The foul-mouthed politician has launched a series of post-election tirades against criminals and repeated his vows to kill them -- particularly drug traffickers, rapists and murderers.

In a press conference called on Tuesday to announce his cabinet in his southern hometown of Davao, Duterte said journalists who took bribes or engaged in other corrupt activities also deserved to die.

"Just because you're a journalist you are not exempted from assassination, if you're a son of a bitch," Duterte said when asked how he would address the problem of media killings in the Philippines after a reporter was shot dead in Manila last week.

The Philippines is one of the most dangerous nations in the world for journalists, with 174 murdered since a chaotic and corruption-plagued democracy replaced the dictatorship of Ferdinand Marcos three decades ago.

"Most of those killed, to be frank, have done something. You won't be killed if you don't do anything wrong," Duterte said, adding that many journalists in the Philippines were corrupt.

Duterte also said freedom of expression provisions in the constitution did not necessarily protect a person from violent repercussions for defamation.

"That can't be just freedom of speech. The constitution can no longer help you if you disrespect a person," he said.

Duterte raised the case of Jun Pala, a journalist and politician who was murdered in Davao in 2003. Gunmen on a motorcycle shot dead Pala, who was a vocal critic of Duterte.

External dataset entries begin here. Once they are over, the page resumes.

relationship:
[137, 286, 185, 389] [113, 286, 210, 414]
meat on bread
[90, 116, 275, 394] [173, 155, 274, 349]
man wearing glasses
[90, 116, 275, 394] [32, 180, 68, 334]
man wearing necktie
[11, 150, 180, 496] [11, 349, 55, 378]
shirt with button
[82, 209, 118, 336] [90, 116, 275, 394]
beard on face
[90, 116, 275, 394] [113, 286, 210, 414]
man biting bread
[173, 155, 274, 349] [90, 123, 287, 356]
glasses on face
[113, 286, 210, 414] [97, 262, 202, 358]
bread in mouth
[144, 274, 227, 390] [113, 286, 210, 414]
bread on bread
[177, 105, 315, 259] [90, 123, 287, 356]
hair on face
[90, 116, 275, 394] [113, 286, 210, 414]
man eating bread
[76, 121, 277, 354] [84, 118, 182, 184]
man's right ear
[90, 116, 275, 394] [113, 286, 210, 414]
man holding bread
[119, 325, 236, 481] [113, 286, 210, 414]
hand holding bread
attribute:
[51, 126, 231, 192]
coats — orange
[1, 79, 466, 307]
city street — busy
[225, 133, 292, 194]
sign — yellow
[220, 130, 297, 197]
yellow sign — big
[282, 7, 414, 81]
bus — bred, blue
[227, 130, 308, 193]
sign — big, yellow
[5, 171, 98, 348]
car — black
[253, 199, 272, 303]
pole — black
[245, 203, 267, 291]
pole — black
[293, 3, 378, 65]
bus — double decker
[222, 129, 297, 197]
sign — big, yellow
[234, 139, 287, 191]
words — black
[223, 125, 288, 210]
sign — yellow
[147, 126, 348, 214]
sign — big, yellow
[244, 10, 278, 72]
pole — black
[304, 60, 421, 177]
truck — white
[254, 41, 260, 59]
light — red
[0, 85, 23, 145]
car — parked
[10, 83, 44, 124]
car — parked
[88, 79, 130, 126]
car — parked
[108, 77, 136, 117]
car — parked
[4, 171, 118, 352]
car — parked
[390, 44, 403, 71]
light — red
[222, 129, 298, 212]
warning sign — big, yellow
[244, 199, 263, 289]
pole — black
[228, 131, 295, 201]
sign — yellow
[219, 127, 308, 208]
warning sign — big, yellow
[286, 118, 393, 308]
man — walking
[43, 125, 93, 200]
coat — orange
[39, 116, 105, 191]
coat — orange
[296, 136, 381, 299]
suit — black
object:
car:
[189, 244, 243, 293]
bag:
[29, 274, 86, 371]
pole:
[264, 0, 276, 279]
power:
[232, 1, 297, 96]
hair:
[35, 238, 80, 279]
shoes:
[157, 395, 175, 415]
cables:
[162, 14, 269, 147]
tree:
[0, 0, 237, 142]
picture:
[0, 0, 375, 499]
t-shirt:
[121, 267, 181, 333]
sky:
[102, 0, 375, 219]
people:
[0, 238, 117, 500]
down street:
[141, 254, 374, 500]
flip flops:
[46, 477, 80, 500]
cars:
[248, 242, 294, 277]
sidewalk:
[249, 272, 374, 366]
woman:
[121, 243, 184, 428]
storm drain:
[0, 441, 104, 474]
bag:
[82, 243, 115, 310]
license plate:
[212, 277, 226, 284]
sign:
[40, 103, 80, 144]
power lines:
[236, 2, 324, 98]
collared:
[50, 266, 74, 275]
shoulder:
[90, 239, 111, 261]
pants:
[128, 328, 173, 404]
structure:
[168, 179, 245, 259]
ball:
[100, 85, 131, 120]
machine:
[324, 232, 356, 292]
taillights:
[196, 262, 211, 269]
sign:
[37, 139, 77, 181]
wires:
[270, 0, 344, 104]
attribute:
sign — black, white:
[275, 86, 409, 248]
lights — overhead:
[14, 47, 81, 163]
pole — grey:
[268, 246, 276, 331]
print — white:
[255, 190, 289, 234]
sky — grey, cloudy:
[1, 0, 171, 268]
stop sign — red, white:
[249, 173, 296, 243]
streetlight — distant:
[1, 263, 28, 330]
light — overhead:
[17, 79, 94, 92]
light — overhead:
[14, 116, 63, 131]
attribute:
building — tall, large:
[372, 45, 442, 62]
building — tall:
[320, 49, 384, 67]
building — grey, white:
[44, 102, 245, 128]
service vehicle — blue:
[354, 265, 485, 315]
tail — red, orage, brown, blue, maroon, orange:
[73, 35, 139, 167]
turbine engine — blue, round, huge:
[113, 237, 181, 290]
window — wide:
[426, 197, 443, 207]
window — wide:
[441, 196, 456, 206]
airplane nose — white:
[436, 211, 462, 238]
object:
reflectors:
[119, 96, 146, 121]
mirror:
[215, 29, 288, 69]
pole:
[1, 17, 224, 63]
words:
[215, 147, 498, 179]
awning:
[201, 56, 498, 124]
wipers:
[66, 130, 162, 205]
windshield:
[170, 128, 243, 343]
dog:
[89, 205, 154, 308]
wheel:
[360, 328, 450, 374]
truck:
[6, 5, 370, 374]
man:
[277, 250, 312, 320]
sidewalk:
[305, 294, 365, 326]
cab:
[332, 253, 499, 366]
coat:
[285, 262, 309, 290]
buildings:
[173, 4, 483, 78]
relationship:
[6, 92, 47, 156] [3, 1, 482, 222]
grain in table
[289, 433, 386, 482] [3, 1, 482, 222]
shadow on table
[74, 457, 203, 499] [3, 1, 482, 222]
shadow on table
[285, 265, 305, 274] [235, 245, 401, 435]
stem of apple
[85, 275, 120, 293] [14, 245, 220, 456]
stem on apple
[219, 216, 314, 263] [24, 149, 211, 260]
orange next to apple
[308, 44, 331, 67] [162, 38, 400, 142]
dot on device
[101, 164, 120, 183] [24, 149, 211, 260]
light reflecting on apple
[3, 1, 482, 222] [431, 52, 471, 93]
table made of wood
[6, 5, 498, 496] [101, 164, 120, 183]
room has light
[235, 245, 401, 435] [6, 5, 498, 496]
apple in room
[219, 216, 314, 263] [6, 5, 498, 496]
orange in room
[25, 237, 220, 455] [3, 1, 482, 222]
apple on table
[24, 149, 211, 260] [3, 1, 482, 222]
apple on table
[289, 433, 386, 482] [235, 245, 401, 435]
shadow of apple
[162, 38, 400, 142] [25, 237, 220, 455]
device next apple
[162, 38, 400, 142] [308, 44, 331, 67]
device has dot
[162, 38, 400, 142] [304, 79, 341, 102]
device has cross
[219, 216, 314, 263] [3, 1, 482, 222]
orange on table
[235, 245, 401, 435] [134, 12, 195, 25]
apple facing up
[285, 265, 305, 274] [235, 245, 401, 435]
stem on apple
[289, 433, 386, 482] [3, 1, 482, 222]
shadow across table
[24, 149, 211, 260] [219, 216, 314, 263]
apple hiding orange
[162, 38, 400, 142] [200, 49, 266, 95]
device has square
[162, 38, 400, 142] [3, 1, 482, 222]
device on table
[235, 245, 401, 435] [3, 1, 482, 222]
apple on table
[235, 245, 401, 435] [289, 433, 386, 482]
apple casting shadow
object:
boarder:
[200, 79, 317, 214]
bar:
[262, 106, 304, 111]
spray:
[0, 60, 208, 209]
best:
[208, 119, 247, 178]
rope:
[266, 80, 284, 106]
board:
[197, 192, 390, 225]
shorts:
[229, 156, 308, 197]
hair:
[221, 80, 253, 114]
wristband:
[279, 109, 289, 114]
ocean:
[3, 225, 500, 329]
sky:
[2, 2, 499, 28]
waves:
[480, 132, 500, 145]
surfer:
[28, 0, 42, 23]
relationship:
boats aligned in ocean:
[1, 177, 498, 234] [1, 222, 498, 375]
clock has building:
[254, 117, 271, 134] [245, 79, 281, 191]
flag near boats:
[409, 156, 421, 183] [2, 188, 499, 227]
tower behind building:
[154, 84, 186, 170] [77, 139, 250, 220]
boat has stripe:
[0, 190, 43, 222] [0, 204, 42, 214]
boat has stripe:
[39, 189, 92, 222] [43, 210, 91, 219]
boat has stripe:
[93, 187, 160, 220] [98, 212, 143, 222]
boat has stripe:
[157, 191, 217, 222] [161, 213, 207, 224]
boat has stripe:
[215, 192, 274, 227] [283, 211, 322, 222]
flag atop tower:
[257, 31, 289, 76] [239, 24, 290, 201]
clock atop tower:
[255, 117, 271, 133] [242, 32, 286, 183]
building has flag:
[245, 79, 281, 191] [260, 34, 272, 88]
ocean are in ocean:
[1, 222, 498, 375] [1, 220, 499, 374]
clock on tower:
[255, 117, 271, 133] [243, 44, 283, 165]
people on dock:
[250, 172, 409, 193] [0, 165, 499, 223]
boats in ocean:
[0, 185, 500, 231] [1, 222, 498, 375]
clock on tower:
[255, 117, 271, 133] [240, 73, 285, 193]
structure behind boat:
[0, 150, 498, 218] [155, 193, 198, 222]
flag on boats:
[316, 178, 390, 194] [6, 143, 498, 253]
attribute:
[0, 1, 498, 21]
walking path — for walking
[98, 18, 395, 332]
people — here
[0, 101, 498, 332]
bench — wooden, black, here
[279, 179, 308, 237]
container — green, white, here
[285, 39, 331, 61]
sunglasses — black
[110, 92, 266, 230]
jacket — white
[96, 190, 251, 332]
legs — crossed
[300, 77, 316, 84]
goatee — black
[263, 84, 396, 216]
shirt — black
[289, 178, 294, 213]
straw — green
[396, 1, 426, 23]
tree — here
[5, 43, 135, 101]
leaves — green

His murder has never been solved.

"If you are an upright journalist, nothing will happen to you," said Duterte, who has ruled Davao as mayor for most of the past two decades and is accused of links to vigilante death squads.

"The example here is Pala. I do not want to diminish his memory but he is a rotten son of a bitch. He deserved it."

Duterte, who will assume office on June 30, also said he would offer bounties to law enforcement officers who killed drug traffickers.

He said three million pesos ($21,000) would be paid to law enforcers for killing drug lords, with lesser amounts for lower-ranking people in drug syndicates.